For customers that received a case, the patch closes only the entry point described in the advisory. The remaining record is in the instance logs and in the contents of the tables that were available when the queries ran.

Frequently Asked Questions

What happened in the ServiceNow security incident?

ServiceNow told affected customers it applied a security update on June 5, 2026, for a flaw that could let an unauthenticated user gain greater access to instances than intended. BleepingComputer reported that attackers exploited the flaw to query customer instance tables.

Who is affected by the ServiceNow incident?

The advisory said the issue primarily affected customers on the Australia platform release or customers on older releases who made certain configuration changes.
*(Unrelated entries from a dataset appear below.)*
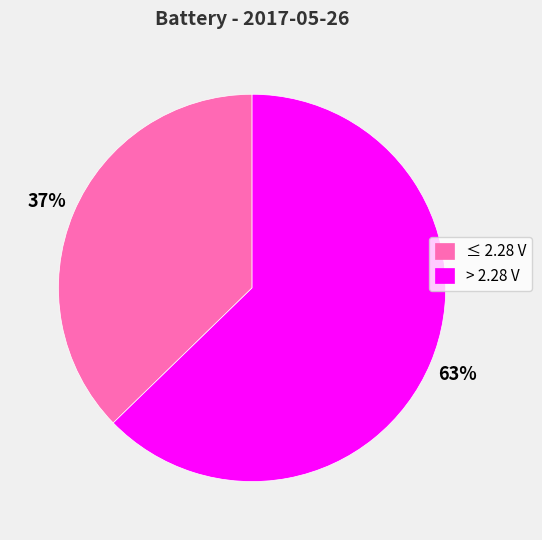

What percentage is the > 2.28 V slice, to the nearest percent?

63%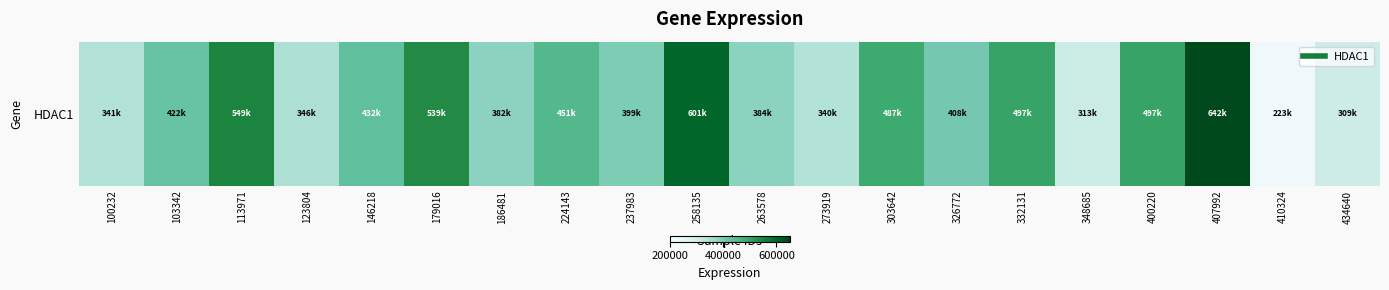

Where is the data nearest to the value 433179?

146218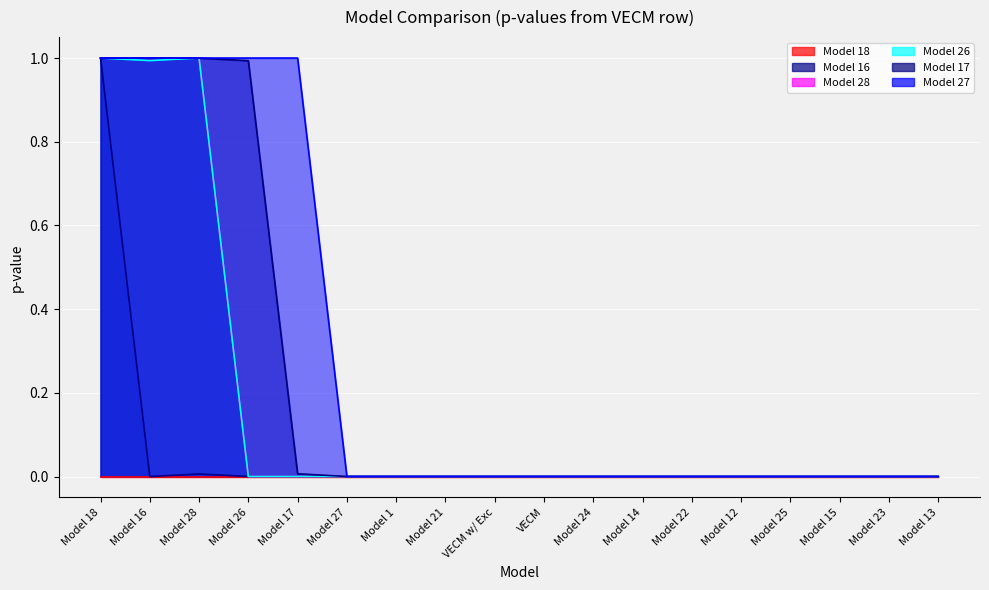

True or false: Model 17 and Model 16 cross at least once.

False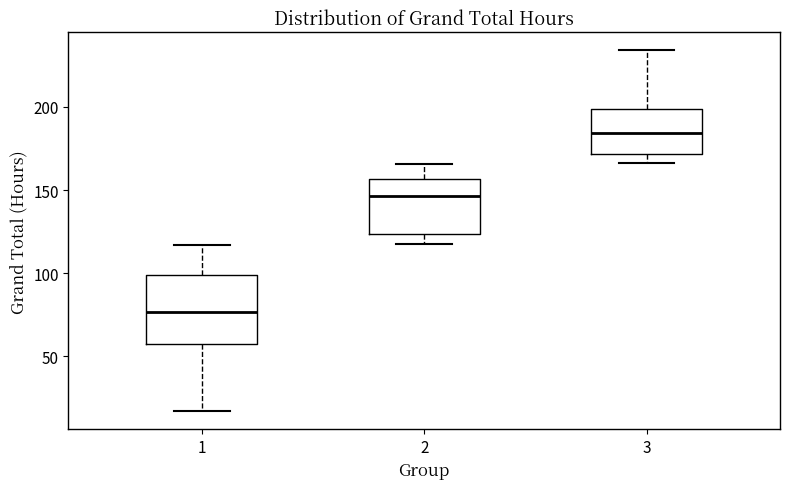

Where does the lower whisker of the box at x = 2 end on the y-axis? The values are not printed on the chart, so give them approximately, as read against the axis.

115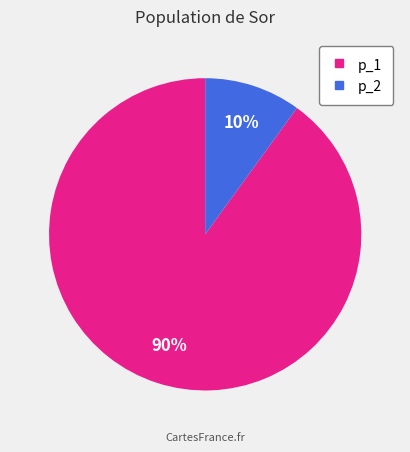

Combined, do p_2 and p_1 account for over 50%?

Yes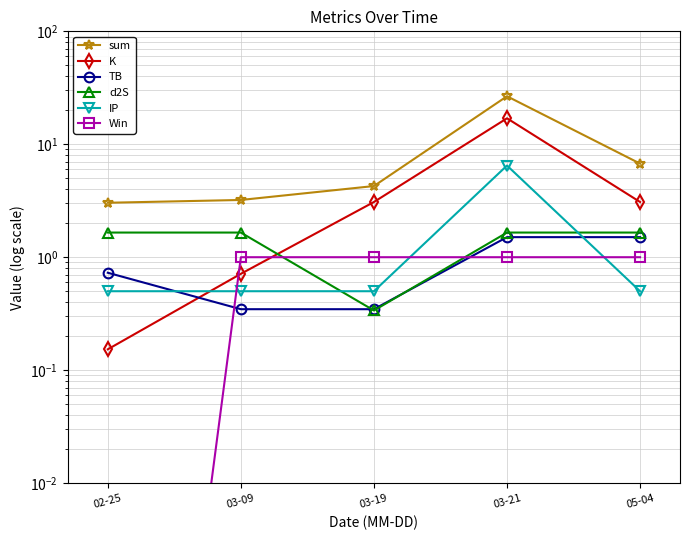

True or false: IP has a value of 0.1 at 02-25.

False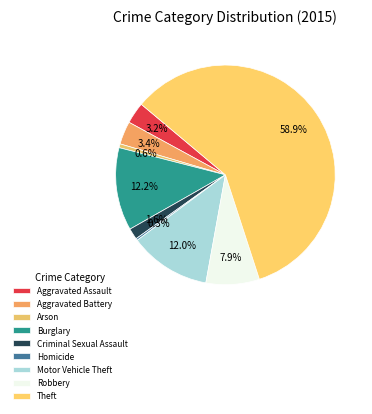

What portion of the pie excludes Robbery?

92.1%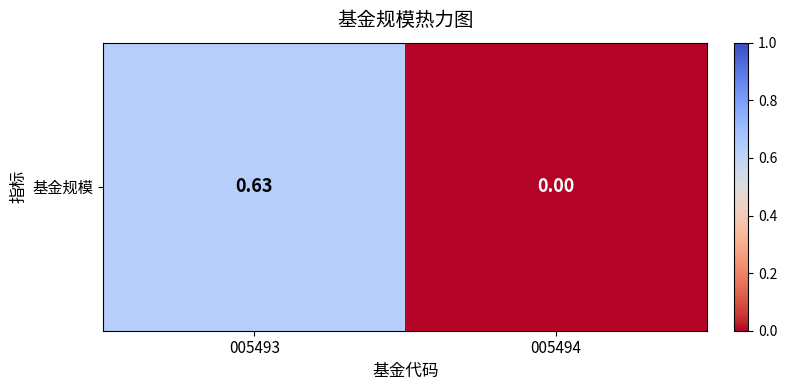

How many values are above zero?

1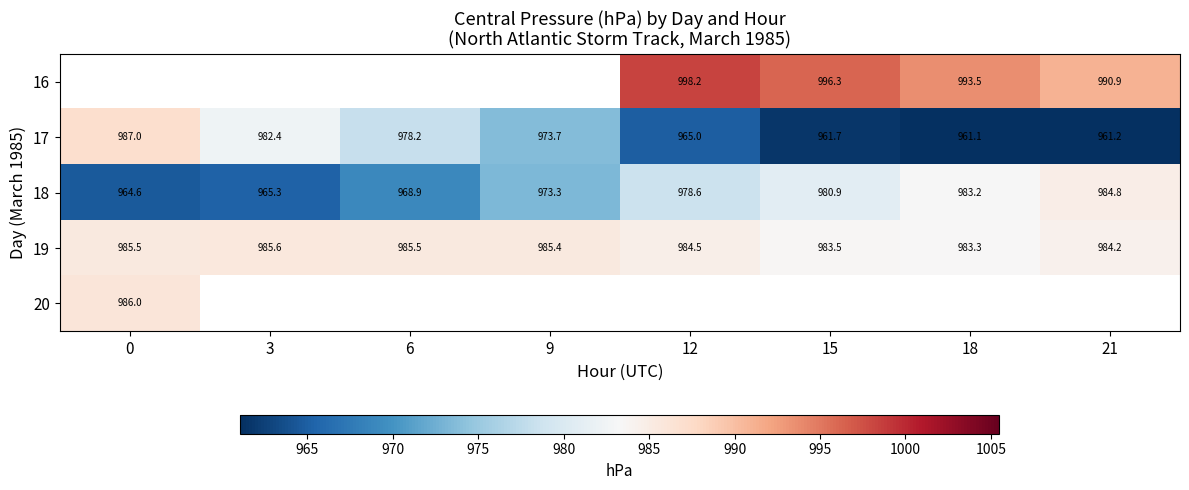

Is it true that 19 equals 1359.9 at 15?

False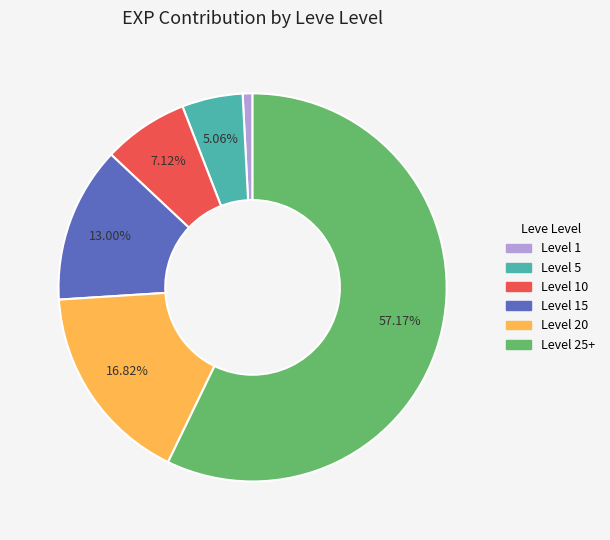

Is there a majority slice in this chart?

Yes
ServiceNow opened support cases with affected customers.

What endpoint are administrators checking?

Administrators are checking requests to /api/now/related_list_edit, and discussion around the incident pointed to /api/now/related_list_edit/create. BleepingComputer also reported that admins shared the IP address 51.159.98.241 as an indicator to review.

What data may have been exposed?

ServiceNow did not disclose the exact data accessed. Customer instances can contain support tickets, employee records, internal documentation, asset inventories, security incident reports, workflow data and configuration details.

Has ServiceNow published a CVE?

ServiceNow had not published a CVE in the report. The company said it was evaluating whether to publish one based on its internal policies and procedures.